ST. PETERSBURG, Fla. — Power workers in Texas are working to restore electricity in some of the last homes and businesses after millions of people spent days in the dark dealing with a severe winter storm. That wicked weather is now calling attention to the need for lineworkers nationwide.
From the severe winter storms in Texas to an active hurricane season in Louisiana, it’s been a busy past year for power crews.
“Lineworker personnel are right up there with firefighters and police officers, they do not hesitate to get in those trucks at three in the morning and drive 14-15 hours to wherever they’re needed,” Melissa Seixas, Duke Energy’s State President elaborated.
In a disaster, lineworkers are just as important as first responders, but finding enough trained lineworkers to respond to emergencies is getting tougher. The US is expected to see an 8% or more shortage of power workers within the next three years. Many current line workers are also reaching retirement age, according to Seixas.
Now, St. Petersburg College is working to fill that gap.
On Monday, the college officially opened a new electrical lineworker training ground at the SPC’s Allstate Center location in St. Petersburg. St. Pete college is launching a new 14-week apprentice program to get more lineworkers up to speed right here in Tampa Bay.

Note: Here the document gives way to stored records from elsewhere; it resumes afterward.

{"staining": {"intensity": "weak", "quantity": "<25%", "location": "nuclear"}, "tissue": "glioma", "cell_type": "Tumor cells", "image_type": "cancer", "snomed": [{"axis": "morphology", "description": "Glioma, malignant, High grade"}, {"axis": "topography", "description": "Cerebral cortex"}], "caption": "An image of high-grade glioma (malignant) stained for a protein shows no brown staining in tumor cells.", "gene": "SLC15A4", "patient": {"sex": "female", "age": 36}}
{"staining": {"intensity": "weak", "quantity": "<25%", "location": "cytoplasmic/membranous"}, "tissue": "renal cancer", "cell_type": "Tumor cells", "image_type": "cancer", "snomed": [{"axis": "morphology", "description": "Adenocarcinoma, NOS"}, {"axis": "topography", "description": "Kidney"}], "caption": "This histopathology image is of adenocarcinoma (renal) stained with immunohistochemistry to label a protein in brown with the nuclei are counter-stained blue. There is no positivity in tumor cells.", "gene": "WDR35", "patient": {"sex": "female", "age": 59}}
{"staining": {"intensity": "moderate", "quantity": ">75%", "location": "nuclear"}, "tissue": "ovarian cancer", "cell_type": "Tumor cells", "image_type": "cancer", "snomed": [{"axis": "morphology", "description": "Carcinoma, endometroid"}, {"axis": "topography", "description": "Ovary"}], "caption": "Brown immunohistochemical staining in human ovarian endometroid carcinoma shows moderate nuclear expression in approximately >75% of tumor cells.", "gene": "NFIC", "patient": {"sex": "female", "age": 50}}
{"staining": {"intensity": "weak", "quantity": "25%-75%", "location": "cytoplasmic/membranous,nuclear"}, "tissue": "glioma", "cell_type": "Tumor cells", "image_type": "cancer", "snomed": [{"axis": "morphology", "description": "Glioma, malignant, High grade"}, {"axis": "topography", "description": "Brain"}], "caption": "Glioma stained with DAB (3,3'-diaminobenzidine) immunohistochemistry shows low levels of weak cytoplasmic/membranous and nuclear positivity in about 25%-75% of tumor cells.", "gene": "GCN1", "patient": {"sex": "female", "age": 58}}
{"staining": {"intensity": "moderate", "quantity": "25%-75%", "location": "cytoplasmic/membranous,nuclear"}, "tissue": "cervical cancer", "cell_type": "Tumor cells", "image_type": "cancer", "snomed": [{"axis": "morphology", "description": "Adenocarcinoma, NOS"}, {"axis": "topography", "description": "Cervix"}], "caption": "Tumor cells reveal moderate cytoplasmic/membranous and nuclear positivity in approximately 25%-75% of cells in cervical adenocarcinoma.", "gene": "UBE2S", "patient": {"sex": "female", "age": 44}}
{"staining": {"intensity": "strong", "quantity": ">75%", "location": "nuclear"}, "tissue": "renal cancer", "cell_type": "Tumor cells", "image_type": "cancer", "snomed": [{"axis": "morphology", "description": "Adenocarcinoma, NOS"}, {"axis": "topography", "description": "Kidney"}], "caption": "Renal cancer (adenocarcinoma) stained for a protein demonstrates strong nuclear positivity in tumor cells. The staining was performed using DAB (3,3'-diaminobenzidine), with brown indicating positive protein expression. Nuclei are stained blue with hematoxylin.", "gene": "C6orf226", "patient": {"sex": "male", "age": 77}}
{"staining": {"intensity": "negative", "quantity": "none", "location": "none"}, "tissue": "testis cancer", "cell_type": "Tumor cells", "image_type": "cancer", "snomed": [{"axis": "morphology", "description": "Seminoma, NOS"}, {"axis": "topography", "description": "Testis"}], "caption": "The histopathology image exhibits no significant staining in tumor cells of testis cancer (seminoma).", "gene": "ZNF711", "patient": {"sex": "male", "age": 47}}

Steve Townsend, with Powertown Line Construction, says it’s part of a partnership between the college and private industries to create a pipeline for new workers in the field.
“You don’t want to be scared of heights, scared to work around electricity. It’s a very safe job if it’s done properly and that’s what this training is all about,” he explained.
Duke Energy is investing $100,000 into the program. Funding also comes from the CARES or Coronavirus Aid, Relief and Economic Security Act, which helps to target people out of work from COVID-19, who are looking to launch into a new career.
Tonjua Williams, St. Petersburg College’s President says attracting a diverse range of students will be critical.
“We will be seeking individuals who want to change their lives, who want to change the trajectory of their families and move from poverty to prosperity,” she elaborated.
The first 14-week class begins on March 15. That’s just in time for the new lineworkers to be trained by the start of hurricane season.
St. Petersburg College plans to offer several scholarships for the new program.
Florida has the fourth highest number of lineworker jobs in the nation. The median salary is around $53,000 a year, according to a news release from St. Petersburg College.
“The role this will play in the community is critical,” Williams added. “Many of our linemen now are up in Texas trying to help. That is why we need to fuel the pipeline here in Florida to make sure we have enough for us to address those disasters.”